One of the first things that Lully and Beauchamps worked together on was Les Fêtes de l'Amour et de Bacchus, which they called opéra-ballet. The opéra-ballet is a form of lyric theatre in which singing and dancing were presented as equal partners in lavish and spectacular stagings. The Les Fêtes de l'Amour et de Bacchus, one of their first and most famous collaborations, consisted of excerpts from court ballets linked by new entrées stages by Beauchamps. Customarily, King Louis and courtiers danced in the court ballets; however, in this new form of entertainment, the opéra-ballet, all of the dancers were professionals. Beauchamps not only collaborated with Lully, but he also had the great privilege to partner with Molière during his lifetime.

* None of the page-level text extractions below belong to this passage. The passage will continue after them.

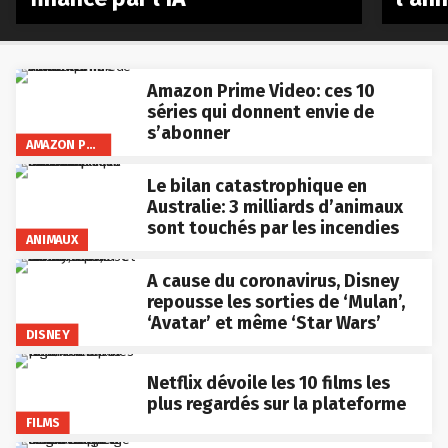
Amazon Prime Video: ces 10
séries qui donnent envie de
s’abonner
AMAZON PRIME VIDEO
Le bilan catastrophique en
Australie: 3 milliards d’animaux
sont touchés par les incendies
ANIMAUX
A cause du coronavirus, Disney
repousse les sorties de ‘Mulan’,
‘Avatar’ et même ‘Star Wars’
DISNEY
Netflix dévoile les 10 films les
plus regardés sur la plateforme
FILMS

Beauchamps also originated the Beauchamp–Feuillet notation, which provided detailed indications of the tract of a dance and the related footwork. Starting in 1700, hundreds of social and theatrical dances were recorded and widely published in this form. Although this has been superseded in modern times by even more expressive notations, the notation is sufficiently detailed that, along with contemporary dancing manuals, these dances can be reconstructed today

== Molière ==
Molière was a well-known comedic playwright during that time period. He and Beauchamps collaborated for the first time in 1661, which resulted in the invention of comédie-ballet. His invention of comedies-ballets was said to be an accident. He was invited to set both a play and court ballet in honor of Louis XIV, but was short of dancers and decided to combined the two productions together. This resulted in Les Facheux in 1661. This and the following comédie-ballets were considered the most important advance in baroque dance since the development of Renaissance geometric figures. One of the most famous of these types of performances was Le Bourgeois gentilhomme, which is still performed today and continues to entertain audiences. The idea behind a comédie-ballet was a combination of spoken scenes separated by balletic interludes; it is the roots for today's musical theatre. Many of Molière's ballets were performed by Louis XIV. According to Susan Au, the king's farewell performance was Molière's Les Amants magnifiques in 1670. Not only were these types of performances popular in the courts, but they helped transition from courtiers being the dancers to using actors and professional dancers, soon to be known as ballerinas. The comédie-ballets helped to bring understanding between the court and the commoners as the transition from court ballets to a more common place ballet occurred.

With Molière writing the dialogue and directing, Beauchamps choreographing the ballet interludes, and Lully composing the music and overseeing the coming together of all the dancers and actors, these three men worked together to create many pieces of art for King Louis XIV.